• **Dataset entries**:
+++

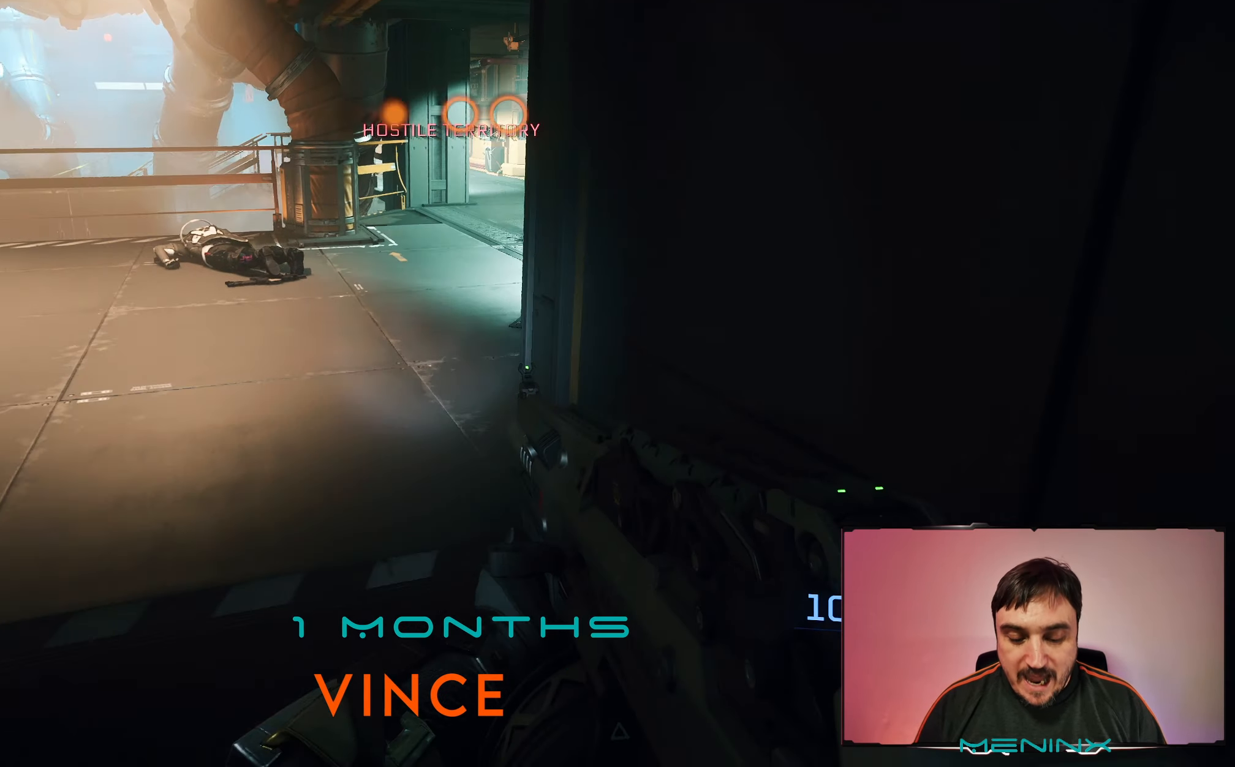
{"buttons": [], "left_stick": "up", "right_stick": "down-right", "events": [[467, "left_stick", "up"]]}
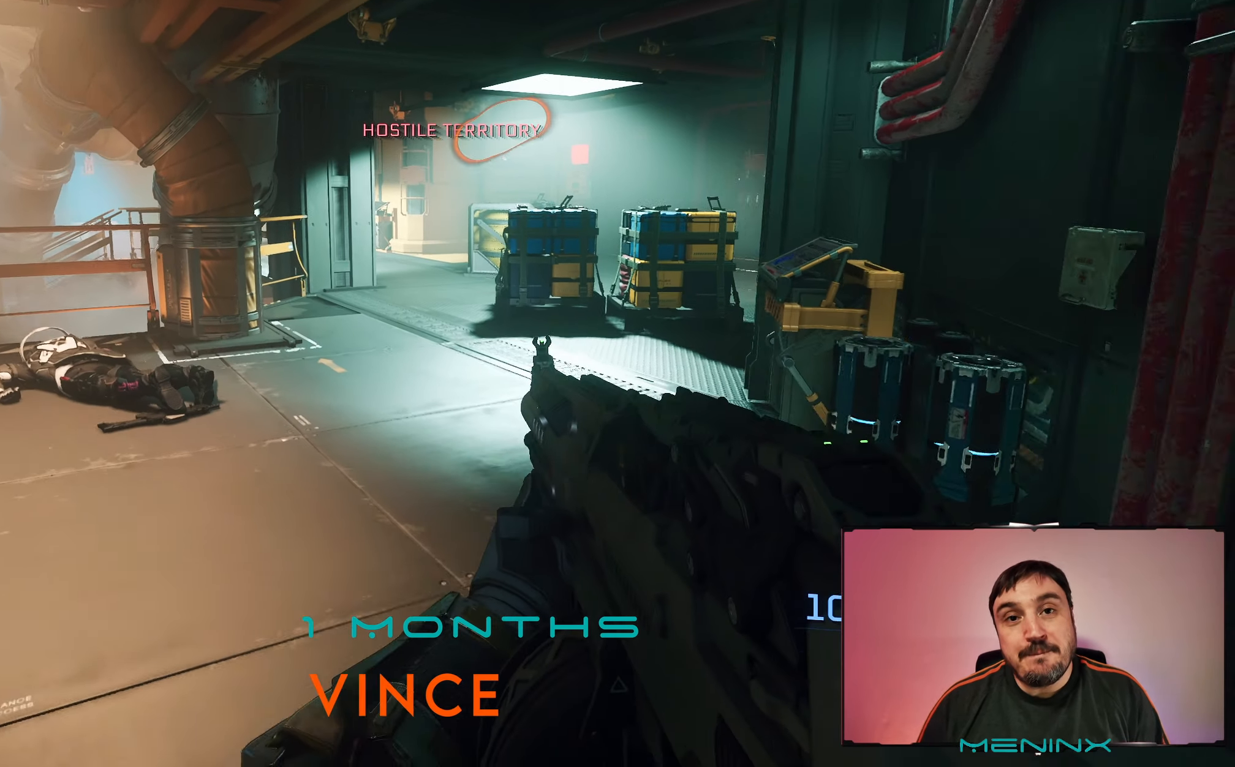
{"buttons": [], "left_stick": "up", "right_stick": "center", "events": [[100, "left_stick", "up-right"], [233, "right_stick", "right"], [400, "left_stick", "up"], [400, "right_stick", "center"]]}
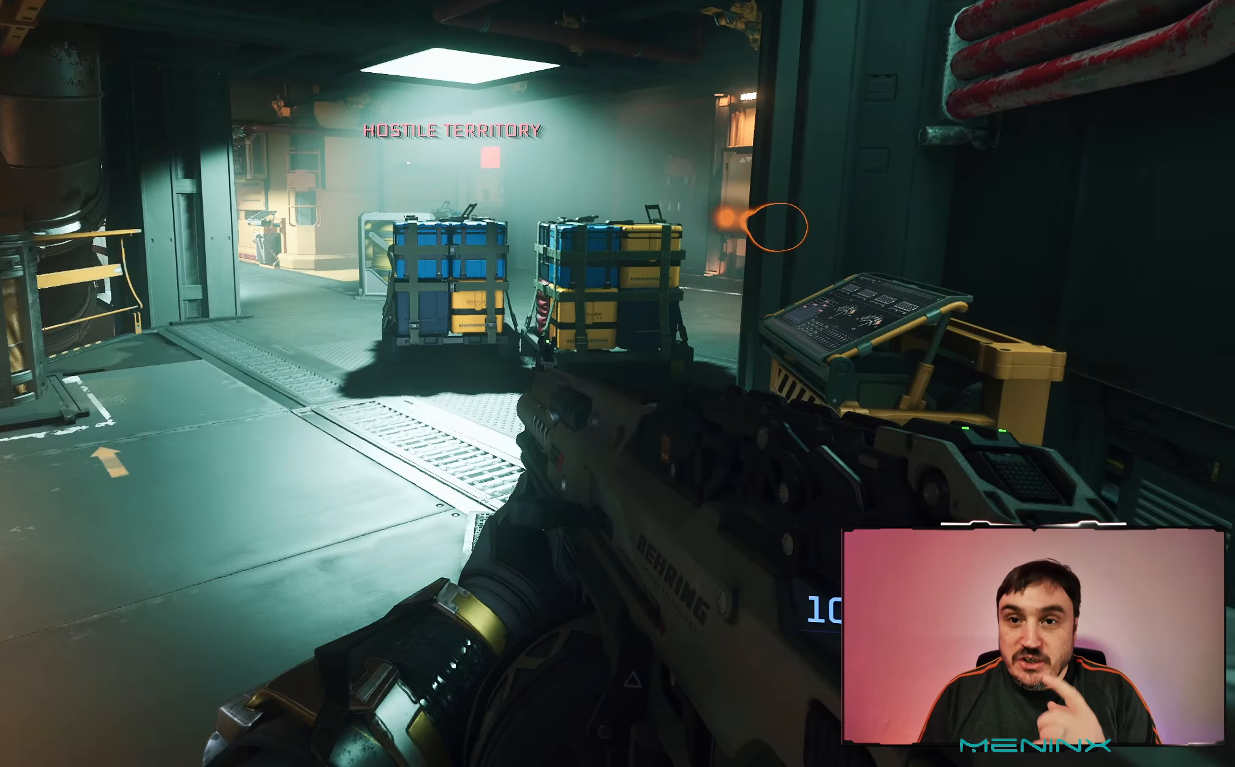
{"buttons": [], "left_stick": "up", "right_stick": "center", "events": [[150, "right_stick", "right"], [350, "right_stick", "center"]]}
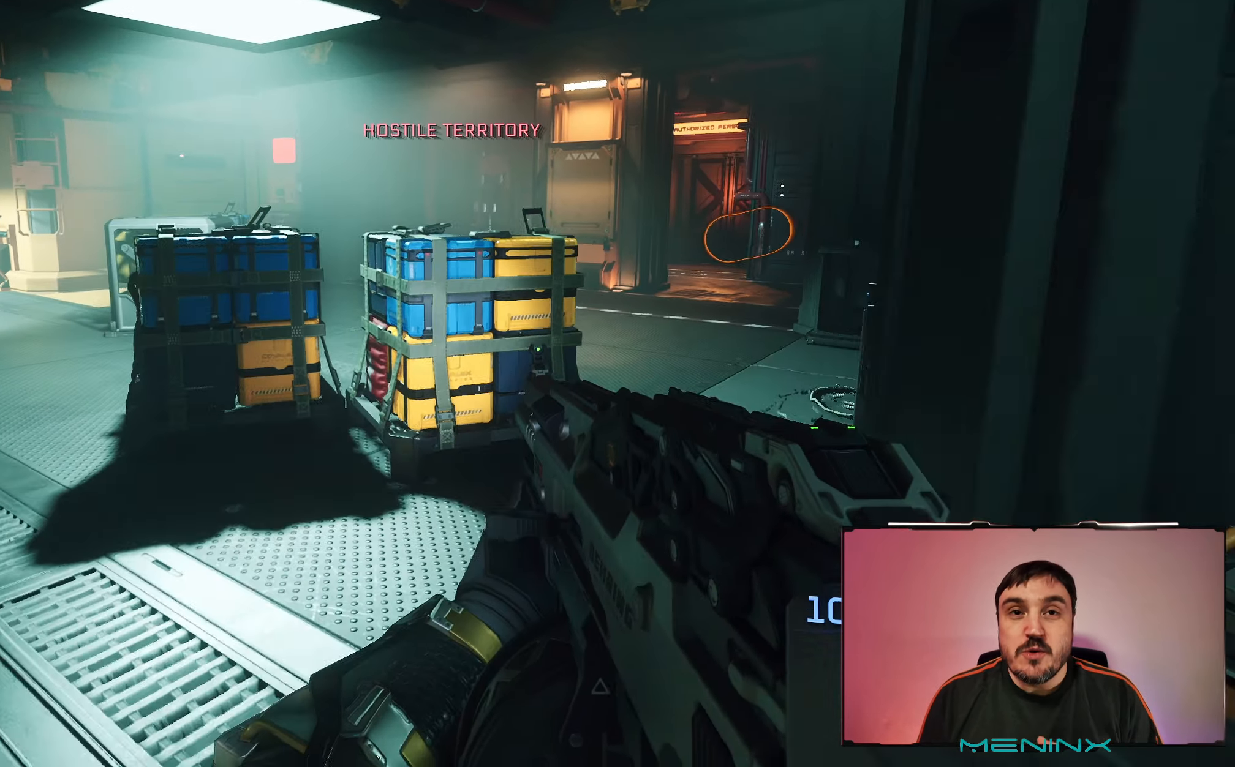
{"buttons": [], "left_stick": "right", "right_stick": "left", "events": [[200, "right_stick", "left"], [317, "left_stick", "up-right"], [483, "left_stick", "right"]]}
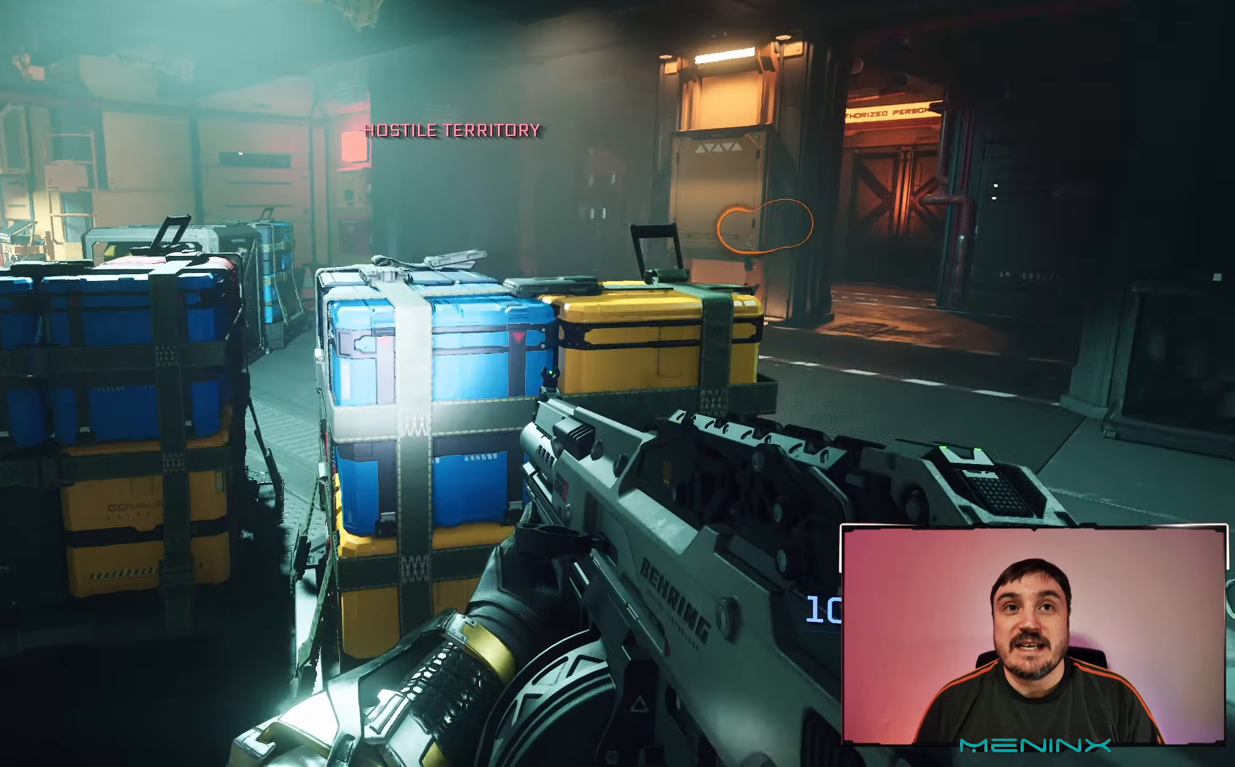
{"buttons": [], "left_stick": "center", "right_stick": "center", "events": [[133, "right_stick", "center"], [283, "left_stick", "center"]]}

+++

• **WORK TO BE COMPLETED**:
Print the records again exactly, without the pictures.

• **ANSWER TO THIS PROBLEM**:
{"buttons": [], "left_stick": "up", "right_stick": "down-right", "events": [[467, "left_stick", "up"]]}
{"buttons": [], "left_stick": "up", "right_stick": "center", "events": [[100, "left_stick", "up-right"], [233, "right_stick", "right"], [400, "left_stick", "up"], [400, "right_stick", "center"]]}
{"buttons": [], "left_stick": "up", "right_stick": "center", "events": [[150, "right_stick", "right"], [350, "right_stick", "center"]]}
{"buttons": [], "left_stick": "right", "right_stick": "left", "events": [[200, "right_stick", "left"], [317, "left_stick", "up-right"], [483, "left_stick", "right"]]}
{"buttons": [], "left_stick": "center", "right_stick": "center", "events": [[133, "right_stick", "center"], [283, "left_stick", "center"]]}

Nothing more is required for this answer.